No, the candles should not be lit. I have never seen them done so, and it would be a dangerous practice in any case. But then, I'm a self-absorbed promethean neo-Pelagian, whatever that means. I just happen to know a bit about liturgy.
I am not as well versed in this as John but never saw them lit when I was growing up, either. And if it was permissable in any way, the people in the hills of Tennessee would have lit them.
Where is the official instruction suggesting that they should be lit?
Being on fire for the Lord is one thing.....
The blessing of throats with lighted candles is done in Germany. Here is video: https://www.youtube.com/watch?v=VbgLa7IWQykAs you can see, the lighted candes are placed in front of the person and do not touch the throat.I've seen pictures of it being done in Mexico as well.
Crazy Germans. They always make me laugh.
Father Kavanaugh, good one!
Bee here:Well, our throats were blessed illicitly I guess (candles unlit). But we knelt at the altar rail after Mass for the blessing, as the priests held the candles to our throats and said the prayer.
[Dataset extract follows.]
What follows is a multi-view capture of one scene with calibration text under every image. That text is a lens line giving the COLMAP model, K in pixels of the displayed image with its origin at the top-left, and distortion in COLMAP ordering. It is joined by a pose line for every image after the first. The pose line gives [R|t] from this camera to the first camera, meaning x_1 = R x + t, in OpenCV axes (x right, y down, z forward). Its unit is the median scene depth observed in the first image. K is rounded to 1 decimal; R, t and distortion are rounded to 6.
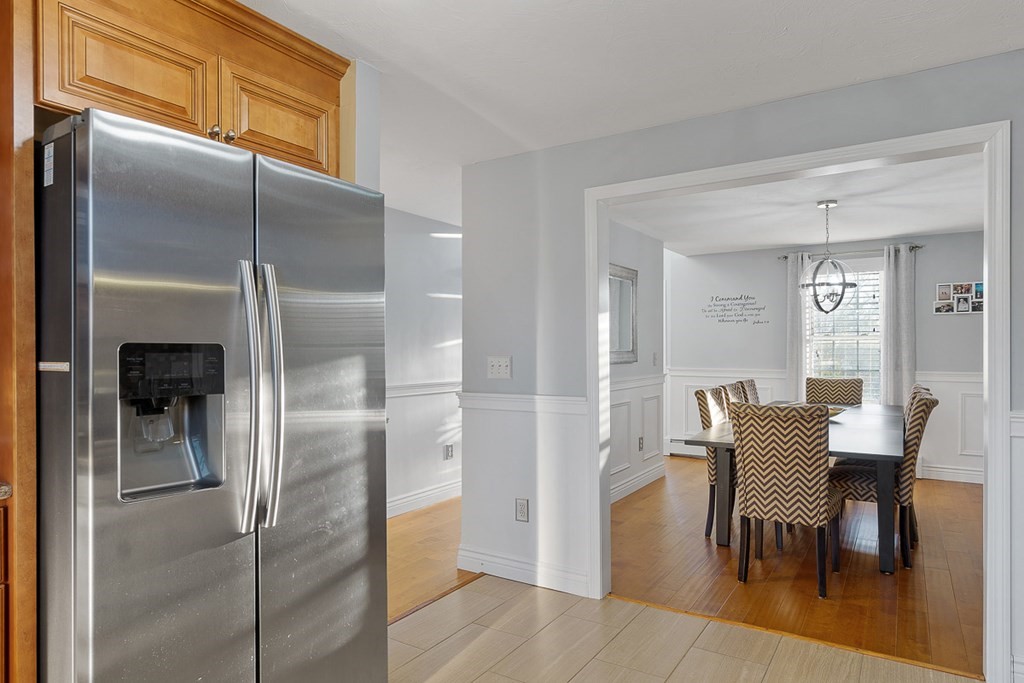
lens RADIAL K [[617.5, 0, 514.2], [0, 617.5, 355.5], [0, 0, 1]] dist [-0.002100, 0.000107]
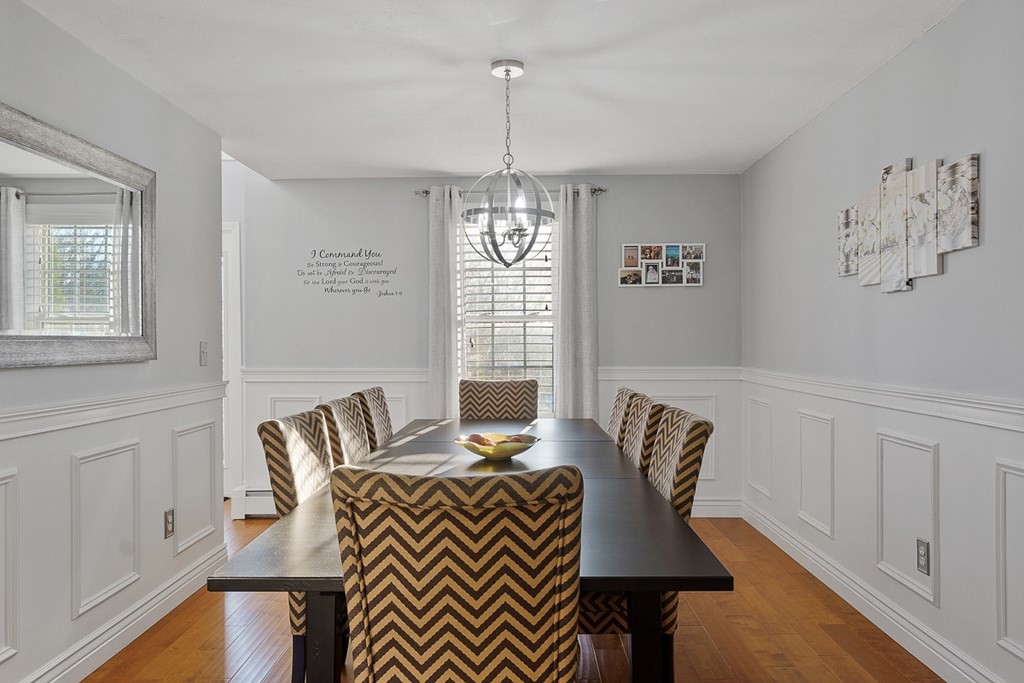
lens RADIAL K [[734.0, 0, 512.0], [0, 734.0, 341.5], [0, 0, 1]] dist [0.000803, -0.000040]
pose [[0.849617, -0.002482, 0.527394, 0.138972], [0.008809, 0.999916, -0.009485, 0.004145], [-0.527326, 0.012705, 0.849568, 0.377397]]
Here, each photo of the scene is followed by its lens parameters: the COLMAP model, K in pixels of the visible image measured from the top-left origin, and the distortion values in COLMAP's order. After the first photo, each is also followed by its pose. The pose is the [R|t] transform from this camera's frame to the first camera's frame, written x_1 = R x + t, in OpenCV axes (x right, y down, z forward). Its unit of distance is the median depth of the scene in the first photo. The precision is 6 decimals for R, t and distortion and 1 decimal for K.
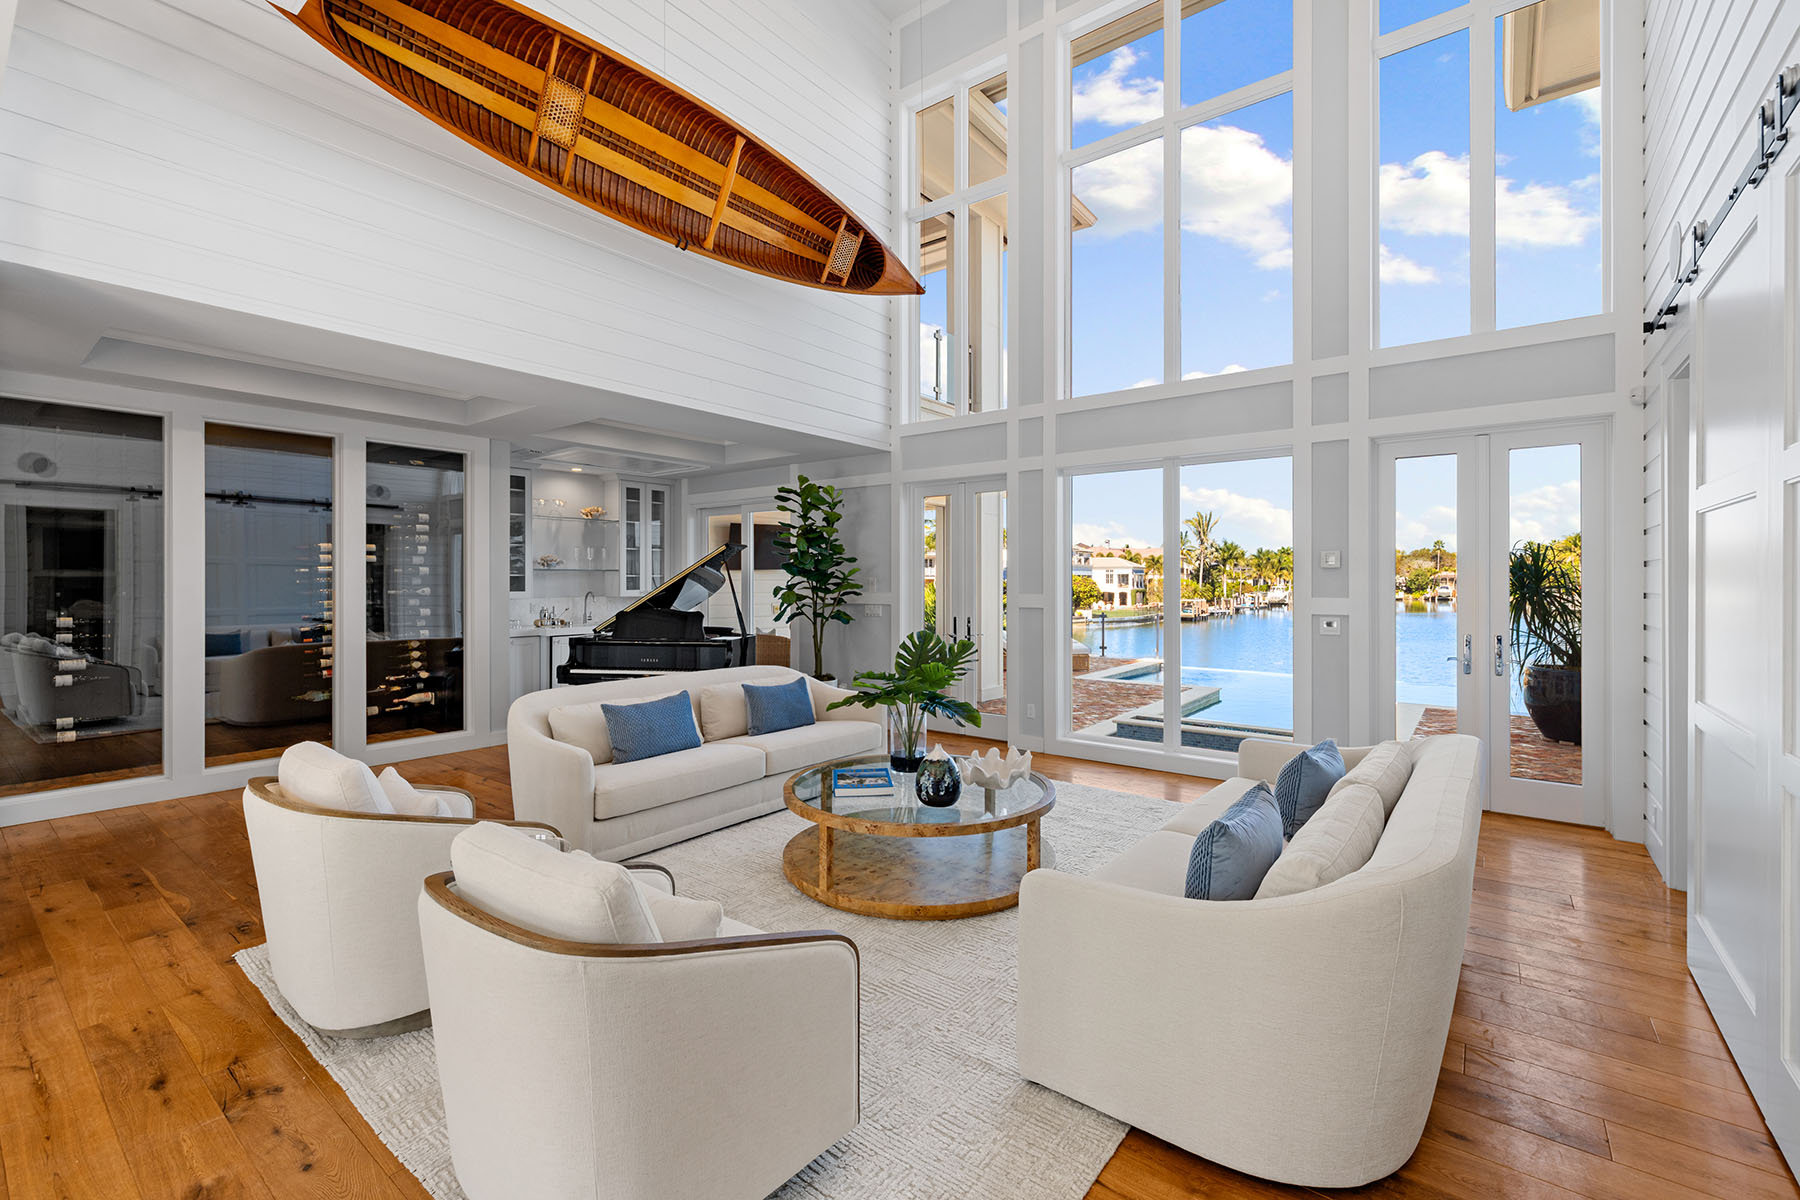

The priest who prayed over me actually placed his right hand on my head as he held the crossed candles with his left hand, and then made the sign of the cross over me with his right hand. Pretty cool.God bless,Bee
In the Rituale Romanum the blessing of the candles makes it clear that the candles should touch the throat - '...quorum colla per eam ex bona fide tacta fuerint ...'.The rubric is as follows.Deinde Sacerdos duos cereos in modum crucis aptatos apponit sub mento gutturi singulorum, qui benedicendi sunt, ipsis ante Altare genuflectentibus, dicens:The blessing of the candles is part of the rite, which can only be performed by a priest; the crossed candles are applied to the throat beneath the chin; the recipient is kneeling before the altar.No mention of the candles being lit. The RR doesn't necessarily trump local custom, but following it is a guarantee that what you do is licit.